Singh's rebuttal came in the wake of Government auditor CAG computing that private firms gained a whopping Rs 1.86 lakh crore (Rs 1.86 trillion) undue benefit from allocation of 57 coal blocks without competitive bidding between 2005 and 2009.
The Prime Minister said the parties who were alloted mines could not start production which could be 'partly due to cumbersome processes involved in getting statutory clearances. . . .'
The issue of delays in production, he said, was being addressed separately.
Contending that CAG's observations were 'clearly disputable', he stressed that the CBI was also 'separately investigating' the allegation of malpractices on the basis of which due action will be taken against wrongdoers, if any.
The government had earlier said that of the 57 blocks allocated, 20 fall in no go areas and only one was operational out of the remaining 37.

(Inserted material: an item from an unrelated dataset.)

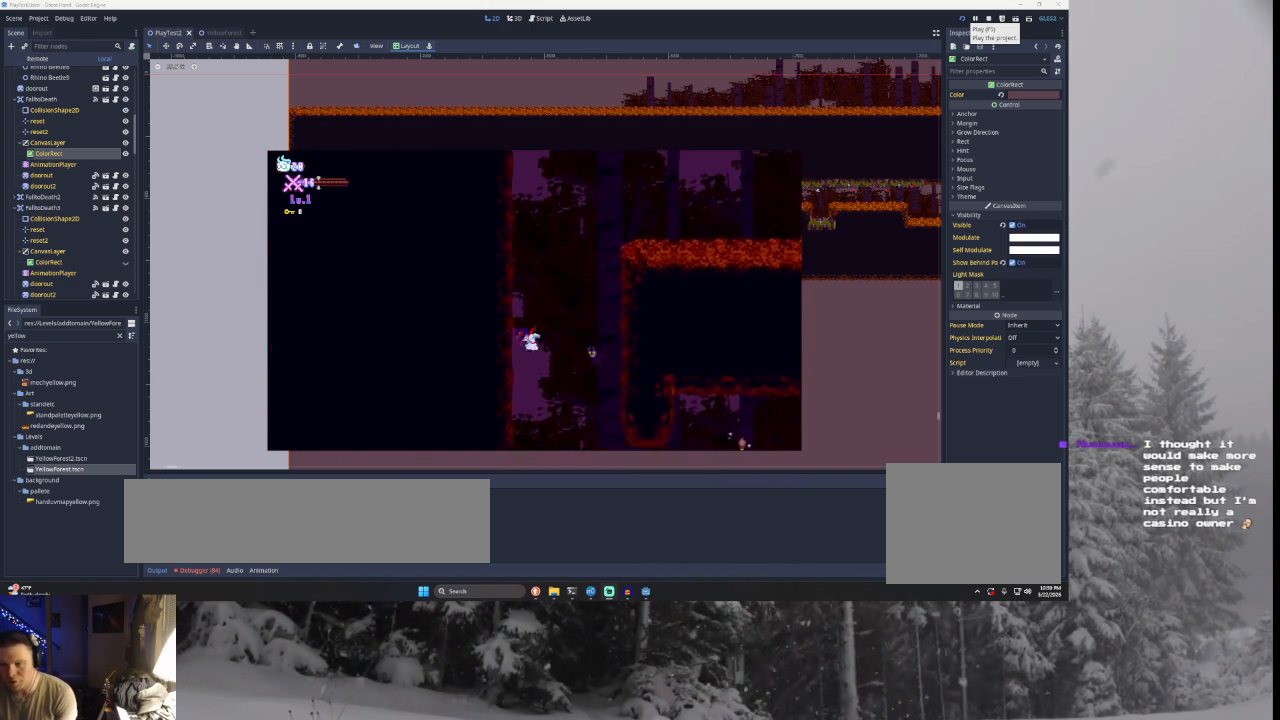
{"buttons": [], "left_stick": "center", "right_stick": "center", "events": [[67, "TRIANGLE", "up"], [133, "TRIANGLE", "down"], [433, "TRIANGLE", "up"]]}
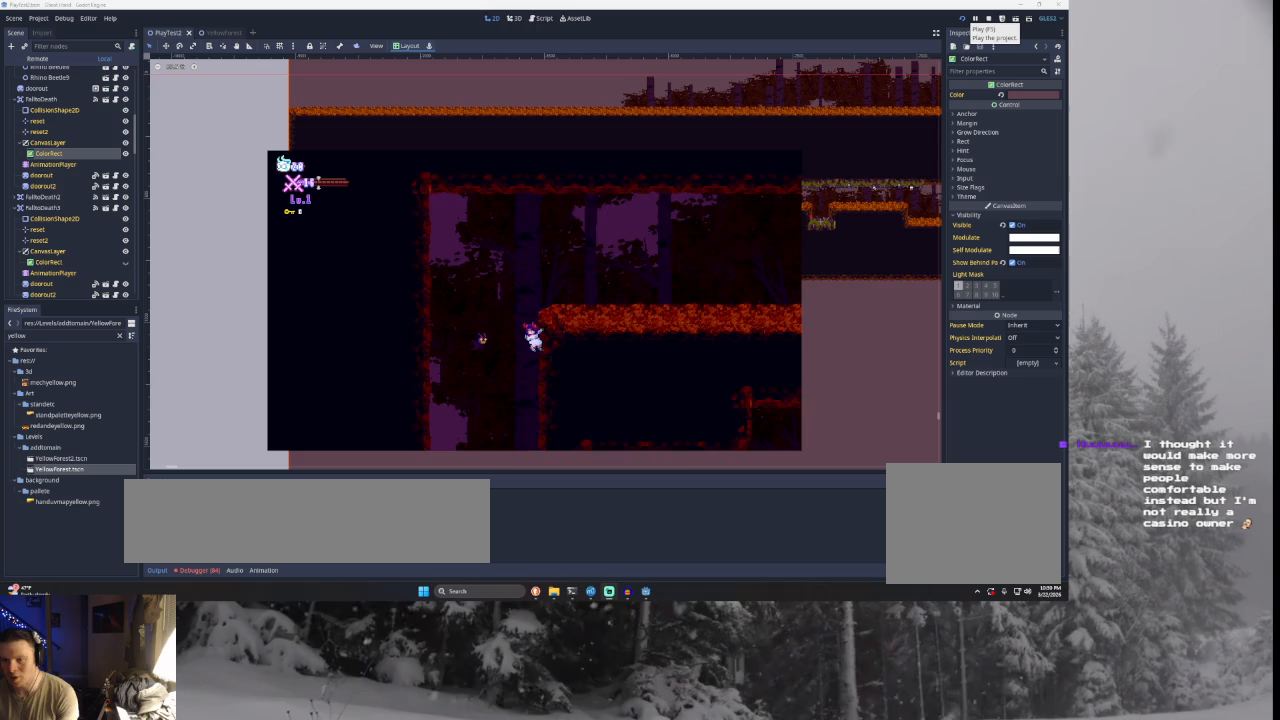
{"buttons": ["TRIANGLE"], "left_stick": "center", "right_stick": "center", "events": [[67, "TRIANGLE", "down"], [333, "TRIANGLE", "up"], [467, "TRIANGLE", "down"]]}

The CAG, in its report tabled in Parliament on August 17, had said that blocks were allocated to private firms on nomination basis instead of competitive bidding, which amounted to Rs 1.86 lakh crore loss to national exchequer.
It had named 25 companies including Essar Power, Hindalco, Tata Steel, Tata Power and Jindal Steel and Power which had got the blocks in various states.
AKK Rejecting CAG's contention that huge benefits were accrued to private parties, the Prime Minister said a part of gains would get appropriated by government taxation and the new mines bill which provides for 26 per cent of the profit by coal miners for development of local areas.
". . . a part of the gains would in any case get appropriated by the government through taxation and under the MMDR Bill, presently being considered by Parliament, 26 per cent of the profits earned on coal mining operations would have to be made available for local area development," Singh said.
The Mines and Mineral Development and Regulation, Bill, which seeks to replace the 57-year-old MMDR Bill that governs the sector at present, provides for sharing of 26 per cent of the profit by coal miners and an amount equivalent to royalty by others with project-affected people.
Singh also said that blocks offered for captive mining were generally located in areas with difficult geological conditions whereas Coal India Ltd has been extracting coal in areas with better infrastructure and favourable conditions.
Besides, he said, "Computation of extractable reserves on averages would not be correct. . .the cost of production of coal varies from mine to mine even for CIL due to varying geo mining conditions."
The government watchdog has computed financial gains to private parties as being the difference between the average sale price and the production cost of CIL of the estimated extractable reserves of the allocated coal blocks.